Review: A Mouth in California
Graham Foust’s, poem “My Graham Foust,” caught my attention when I first read it in The Nation (November, 2007). That piece, with its slang, wit, and formal play, is emblematic of this collection:
Gone’s his fleshy shovel.
Gone’s his ticket; gone’s his train.
Gone’s the friend who stepped away
and almost saved him. Gone’s the blame.
I have looked forward to Foust’s next book since, and A Mouth in California provides great pleasure in poems at once cerebral and jocular, self-aggrandizing and self-effacing. Foust’s poems proceed by contradiction, as he takes a subject, ponders it, detours from it, cloisters it, disregards it, interrogates it, imagines and imagines further—yet keeps the reader in the company of flesh and blood, heart and soul.

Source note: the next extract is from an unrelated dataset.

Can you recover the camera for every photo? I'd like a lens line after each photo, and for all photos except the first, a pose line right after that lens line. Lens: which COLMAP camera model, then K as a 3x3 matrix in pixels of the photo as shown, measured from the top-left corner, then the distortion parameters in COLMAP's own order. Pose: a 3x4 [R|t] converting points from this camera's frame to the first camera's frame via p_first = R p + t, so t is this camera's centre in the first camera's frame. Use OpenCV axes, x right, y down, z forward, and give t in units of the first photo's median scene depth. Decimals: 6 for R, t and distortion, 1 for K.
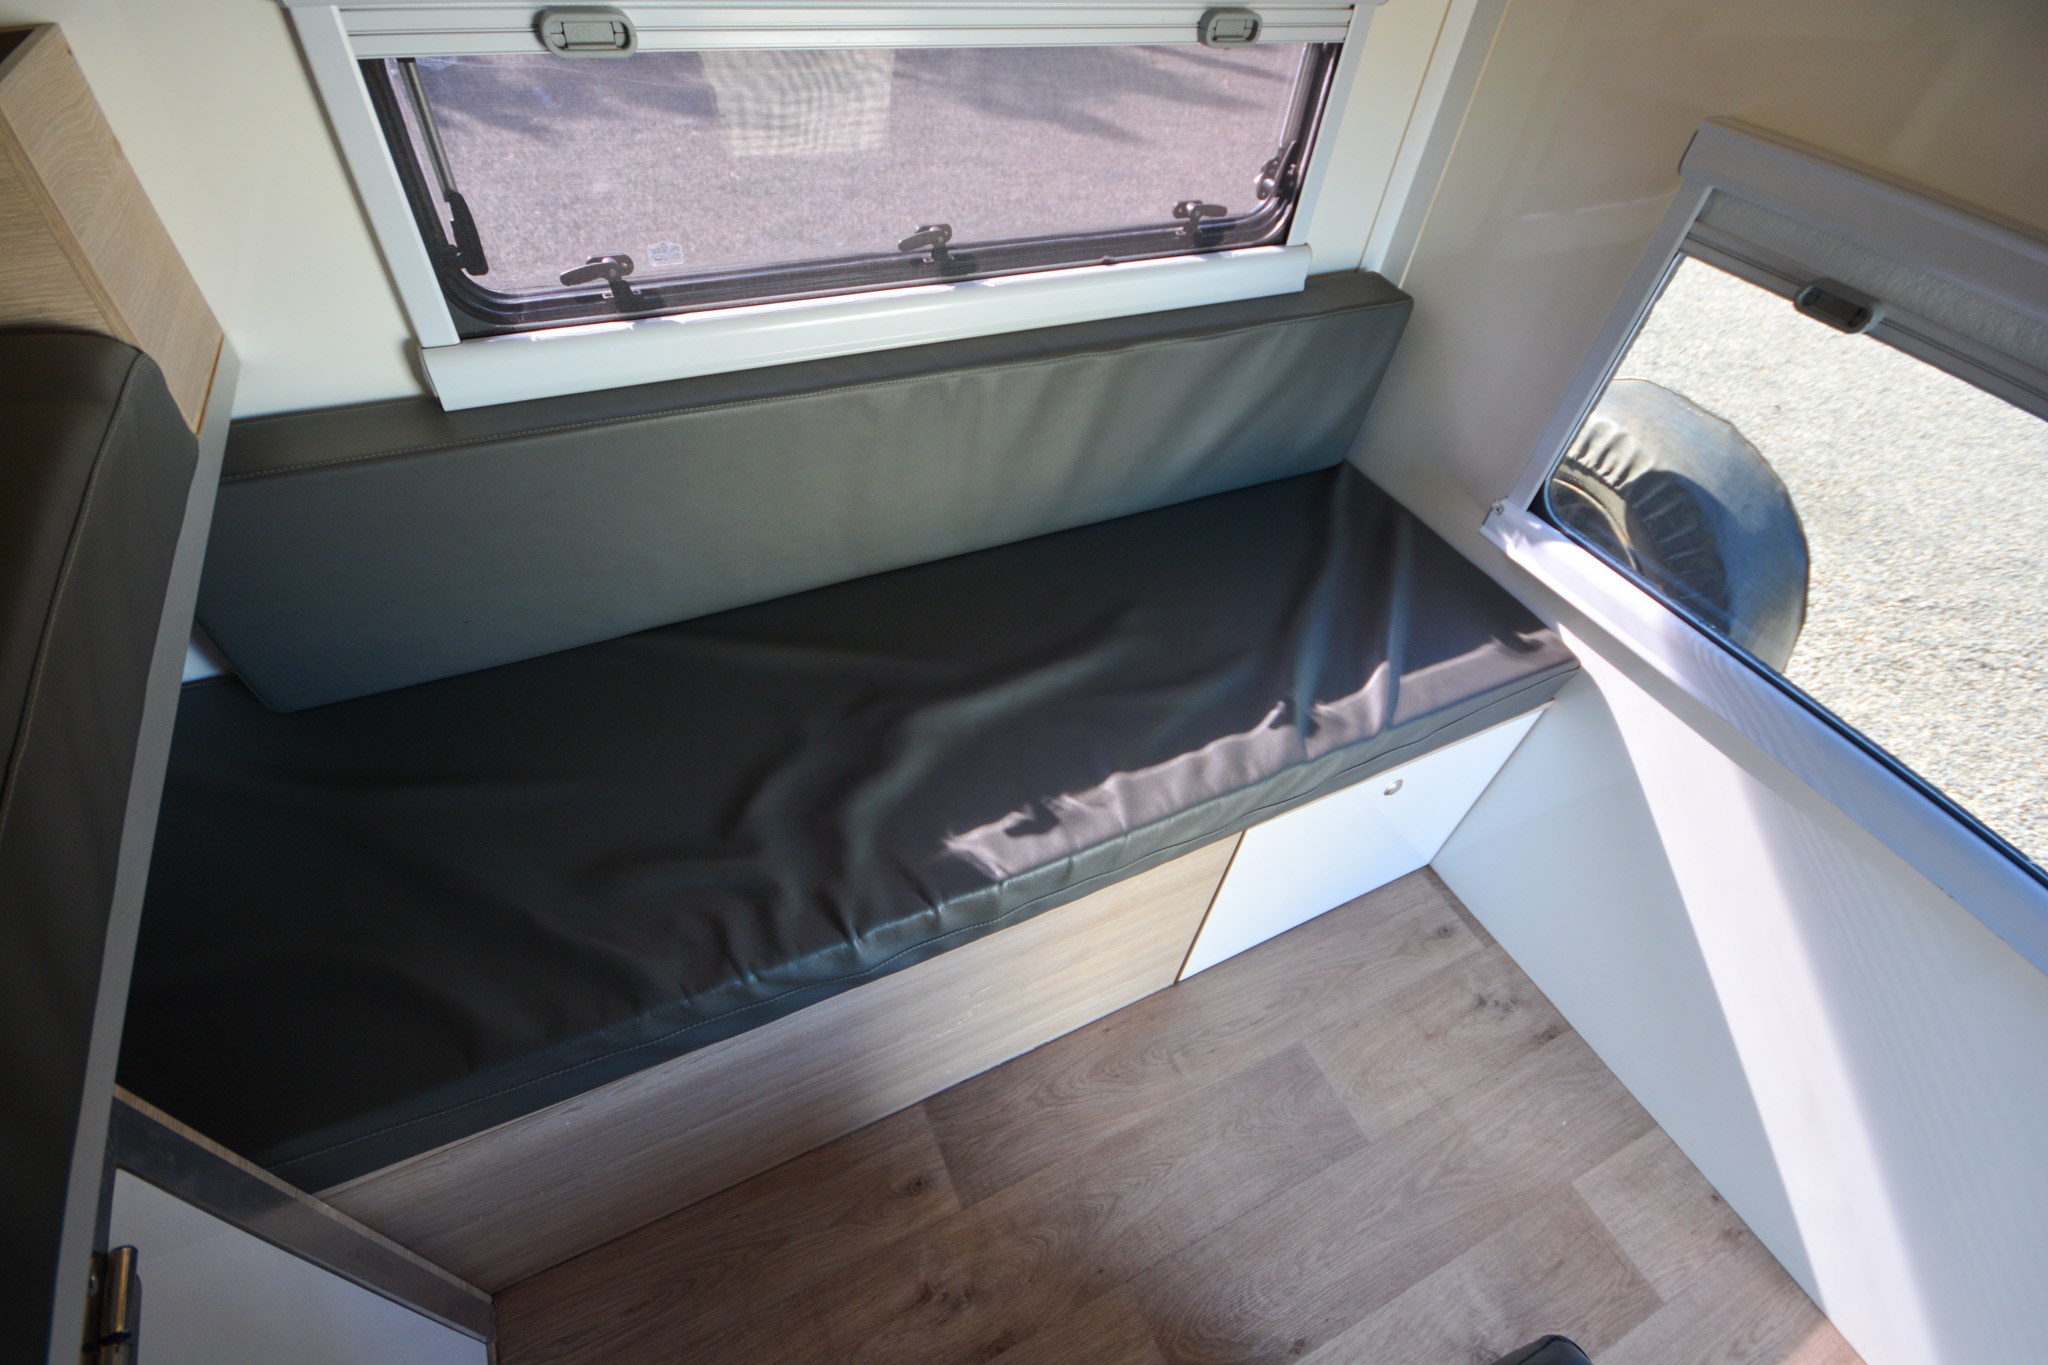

Poems dealing with literary influence and heritage, such as “Frost at Midnight”; “Scraps after Reverdy,” and others for Atwood, Creeley, Pound and Spicer, are distinctly unliterary. Foust captures them straight on and sideways; talks to them, and about them, subtly. The poems in this book, Foust’s fourth, are at once meditative, comic, and tragicomic, and sometimes glamorous. When a piece might be getting too wistful or grand, tv’s Mr. Ed makes an appearance: “a horse is a horse of course / of course.” You never know what to expect and there is a joy in being knocked off balance.